Galaxy Browser is able to convert GFF3 to 12-column BED file, shared here Galaxy_refSeq_GFF3_to_BED. The 12-column BED output Galaxy Browser is similar to the UCSC format, but data in some columns are not clear.
The columns in the GGF3-> BED are
- chromosome name (NC_00000) - similar to UCSC hg19.refGene.chrom (can be easy converted to "chr" format)
- Start - same as UCSC hg19.refGene.txStart
- End - same as UCSC hg19.refGene.txEnd
- NM number with version - similar hg19.refGene.name, but without version no
- Score - similar to UCSC hg19.refGene.score
- Strand - same as UCSC hg19.refGene.strand
- Start - not same as UCSC hg19.refGene.cdsStart (but same as values in GFF3 column 2)
- End - not same as hg19.refGene.cdsEnd (but same as values in GFF3 column 3)
- Unknown column
- No of exons - similar to UCSC hg19.refGene.exonCount (but seems to be UCSC hg19.refGene.exonCount + 1)

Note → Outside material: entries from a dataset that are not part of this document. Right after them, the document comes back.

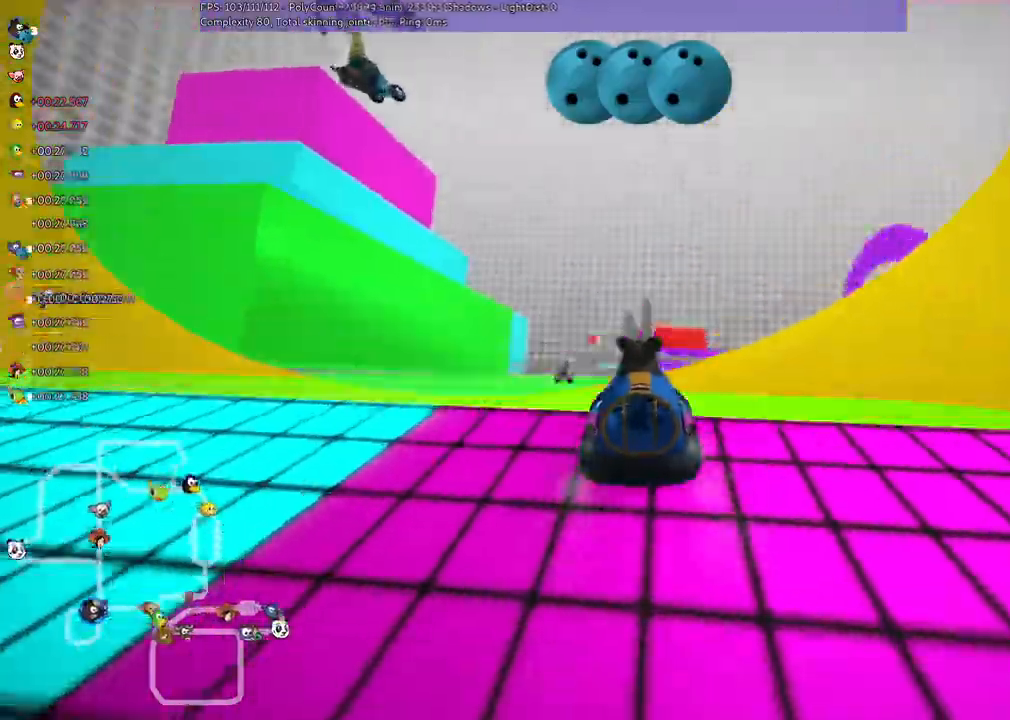
{"keys": ["left", "m", "up"], "events": [[333, "m", "down"], [367, "right", "down"], [433, "up", "down"], [467, "left", "down"], [500, "right", "up"]]}
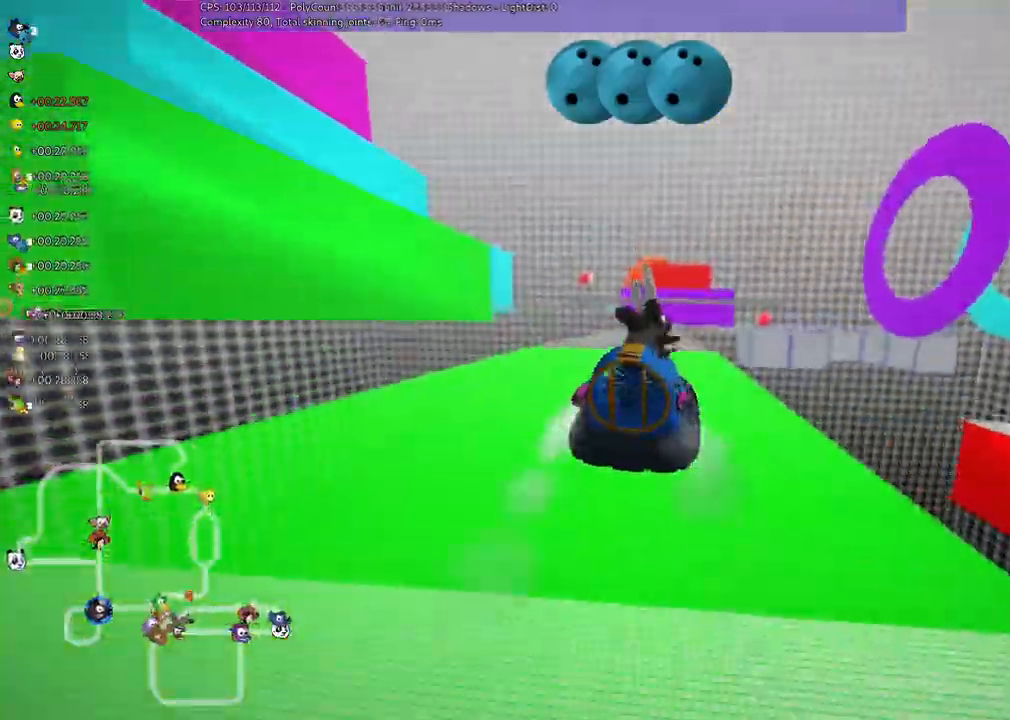
{"keys": ["left", "m", "up"]}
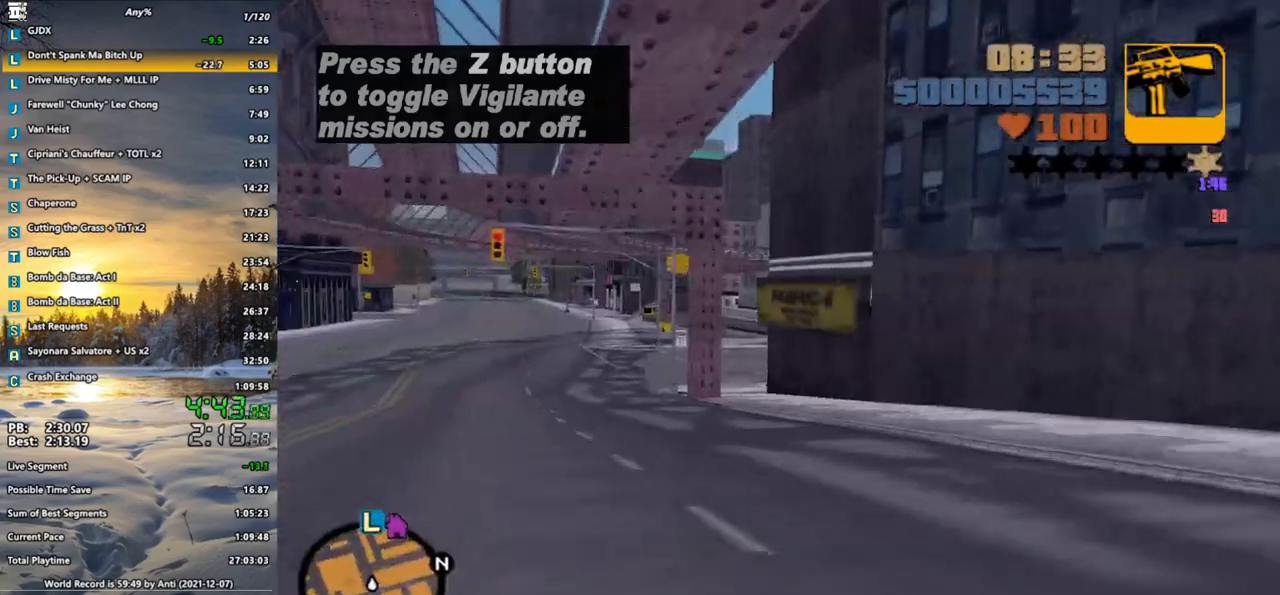
Gameplay with keyboard and mouse; each line is a JSON object with the keys and mouse buttons held at the frame after it. "events" lists presses ("down") and releases ("up") of ".", "/", "0", "1", "2", "3", "4", "5", "6", "7", "8", "9", "a", "alt_l", "alt_r", "b", "backspace", "c", "caps_lock", "comma", "ctrl", "d", "down", "e", "escape", "f", "f1", "f2", "f3", "g", "h", "i", "j", "k", "l", "lbracket", "left", "m", "n", "o", "p", "q", "quote", "r", "rbracket", "return", "right", "s", "semicolon", "shift_l", "shift_r", "space", "super", "t", "tab", "u", "up", "v", "w", "x", "y", "z", "mouse_left", "mouse_wheel" and "mouse_right" between this image and that frame as [ms after this image, input, new state], when the widget could be followed in between. "mouse_left", "mouse_wheel", "mouse_right" = the "left", "wheel", "right" buttons of the "mouse" list. No other keys are recorded. "wheel" means that the mouse wheel is clicked or scrolled. Not read: mouse_move.
{"keys": ["w"], "mouse": [], "events": [[17, "x", "down"], [117, "a", "up"], [117, "x", "up"], [150, "x", "down"], [250, "x", "up"], [300, "x", "down"], [383, "x", "up"]]}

- Exon sizes in bp - the size of each exon matches that in UCSC, but there is one extra number in the front
- Unknown set of numbers - matches the UCSC hg19.refGene.exonCount + 1 numbers. i.e., if a gene has 79 exons, there are 80 numbers in this column (like column 11).
My questions are for the following columns
7. Is cdsStart available in GFF3?
8. Is cdsEnd available in GFF3?
9. What is coded here?
10. Why is there always hg19.refGene.exonCount + 1 numbers? i.e., DMD which has 79 exons, shows up as 80 in GFF3
11. The exons sizes match as represented in UCSC, except for the presence of a first large number What is this first number?
12. A decreasing number is found. Not clear what this is. If we know the size of each exon (column 11), then the only item needed to define the exon structure are the start positions. but can't make sense of the numbers I am seeing in column 12.
Thanks in advance for any help.
@t_pod I am having the same issue with my GFF3 downloaded from NCBI. I converted it to BED12 using the Galaxy GFF-to-BED converter. I removed all rows that did not have 12 columns and duplicate rows. Now I have rows with n+1 items in column 11. Were you able to resolve this? If so, how did you fix it?